Kutipan Pilihan:
▽
Begini Seharusnya Menentukan Patokan Pajak Pertalite di Riau Menurut Pengamat Ekonomi UNRI ini

id begini seharusnya, menentukan patokan, pajak pertalite, di riau, menurut pengamat, ekonomi unri ini

Begini Seharusnya Menentukan Patokan Pajak Pertalite di Riau Menurut Pengamat Ekonomi UNRI ini

Pekanbaru, (Antarariau.com) - Banyak instrumen yang menjadi pendorong dan perangsang pertumbuhan ekonomi suatu daerah, salah satunya sektor pajak.

Termasuk Pajak Bahan Bakar Kendaraan Bermotor (PBBKB) yakni Bahan Bakar Khusus (BBK) seperti Pertalite, Pertamax dan sebagainya.

"Ketika ekonomi Riau tumbuh pesat seperti zaman keemasan Migas 2012, pajak menjadi instrumen untuk menjaga agar tidak "overheat" atau kelebihan," kata Pengamat Ekonomi dari Universitas Riau (UR) Dahlan Tampubolon di Pekanbaru, Selasa.

Dahlan Tampubolon menyatakan besaran Pajak Bahan Bakar Kendaraan Bermotor bagi Bahan Bakar Khusus seperti Pertalite, Pertamax dan sebagainya oleh pemerintah Provinsi Riau harusnya jadi instrumen perangsang pertumbuhan ekonomi setempat.

Oleh karenanya nilai yang dipatok harus menyesuaikan setiap tahunnya sehingga tidak membebani masyarakat ekonomi lemah menjadi semakin tidak miliki daya beli.

Di lain waktu saat ekonomi Riau melambat seperti saat ini, pajak juga menjadi instrumen yang mampu menjadi perangsang ekonomi melalui penurunan tarif.

Namun hal itu tidak terjadi justru nilai yang dibebankan Pemprov Riau terhadap PBB BK konstan alias stabil, sehingga inilah yang jadi polemik saat ada perubahan harga minyak non subsidi BBK oleh Pertamina, seperti yang dilakukan per tanggal 20 Januari 2018 lalu.

Ia menegaskan pemerintah daerah sebenarnya dapat merevisi Pajak Bahan Bakar Kenderaan Bermotor selama dalam batas yang ditetapkan di dalam UU no 28 tahun 2009.

Misalkan seperti kondisi saat ini tarif yang dikenakan Pemprov Riau adalah 10 persen, atau mematok nilai maksimal. Sementara wilayah lain masih berkutat di 5 persen.

Sehingga memunculkan pertanyaan masyarakat mengapa ketika pertumbuhan ekonomi melambat saat ini PBB KB masih tetap tinggi.

"Bahkan menjadi salah satu provinsi dengan tarif PBBKB tertinggi, dibanding Papua," ujarnya.

Padahal hakikatnya Pajak daerah, seperti halnya pajak secara umum dapat berfungsi sebagai built in stabilizer. Dimana basis pajak minimum 5 persen dan maksimum 10 persen tetap harus dipertahankan sesuai dengan undang-undang.
△
Baris Tersimpan:
▽
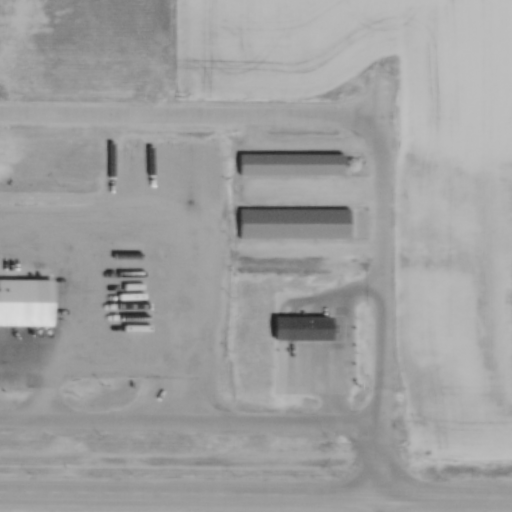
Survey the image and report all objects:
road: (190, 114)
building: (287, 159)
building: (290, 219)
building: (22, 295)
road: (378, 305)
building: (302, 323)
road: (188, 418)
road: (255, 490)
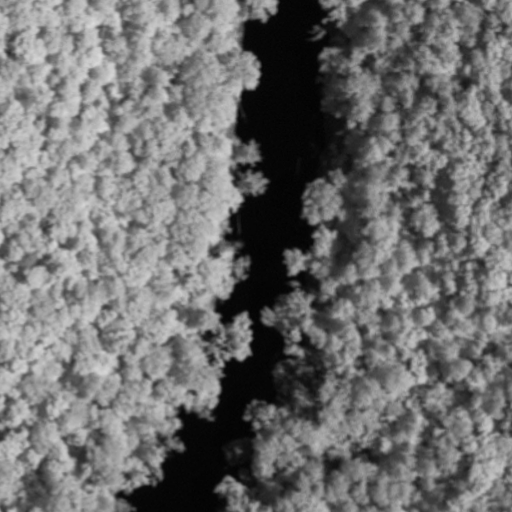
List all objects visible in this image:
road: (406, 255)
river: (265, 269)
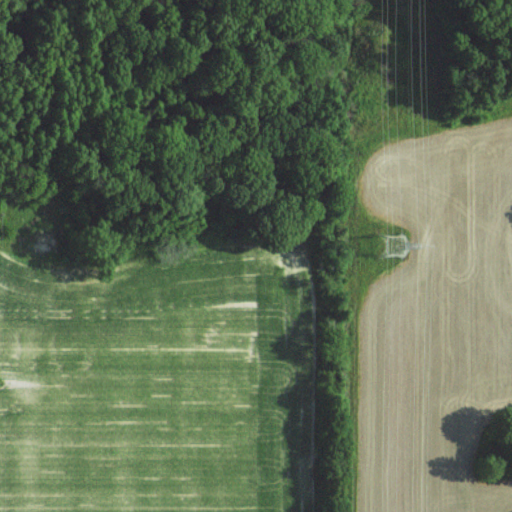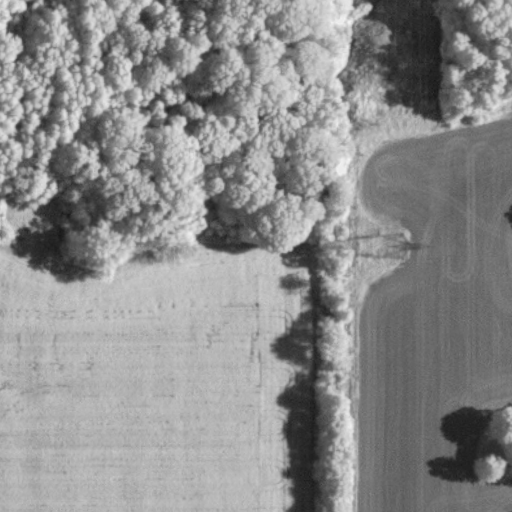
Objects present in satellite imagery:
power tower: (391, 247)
△
▽
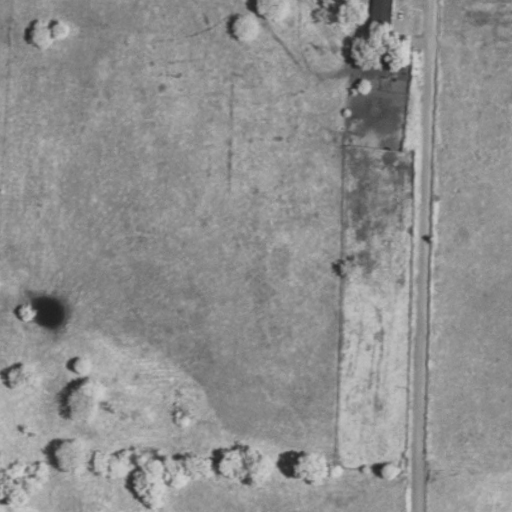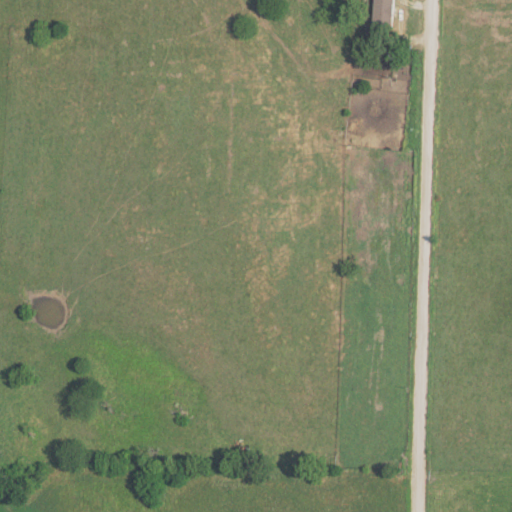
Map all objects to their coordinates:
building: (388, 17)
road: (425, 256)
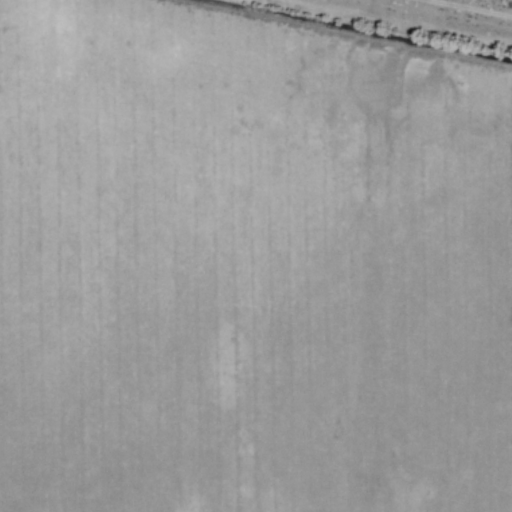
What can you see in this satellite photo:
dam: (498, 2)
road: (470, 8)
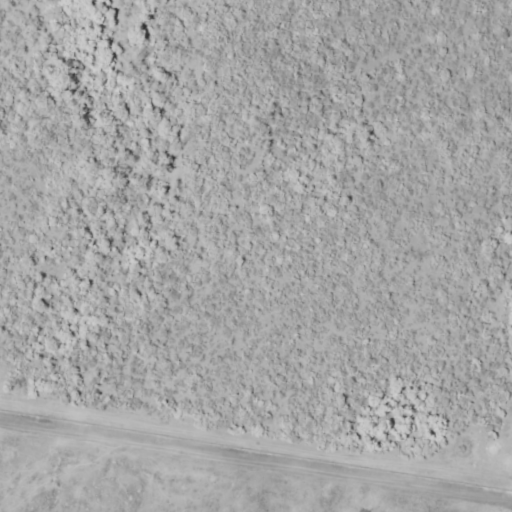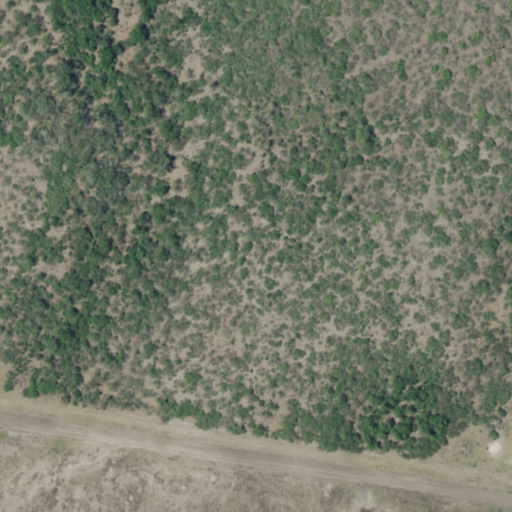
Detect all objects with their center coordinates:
△
Tantangan:
Apakah pernyataan ini sesuai dengan artikel tentang pajak Pertalite di Riau: (a) Dahlan Tampubolon adalah pengamat ekonomi dari Universitas Indonesia; (b) Pemprov Riau mengenakan tarif 10 persen; (c) wilayah lain juga umumnya mematok tarif 10 persen? Jawab tiap pernyataan dengan ya atau tidak, lalu kutip kata-kata artikel yang menentukannya. Baris-baris tersebut tidak berperan apa pun di sini.

Jawaban Tugas:
(a) Tidak: "Pengamat Ekonomi dari Universitas Riau (UR) Dahlan Tampubolon"
(b) Ya: "tarif yang dikenakan Pemprov Riau adalah 10 persen"
(c) Tidak: "Sementara wilayah lain masih berkutat di 5 persen."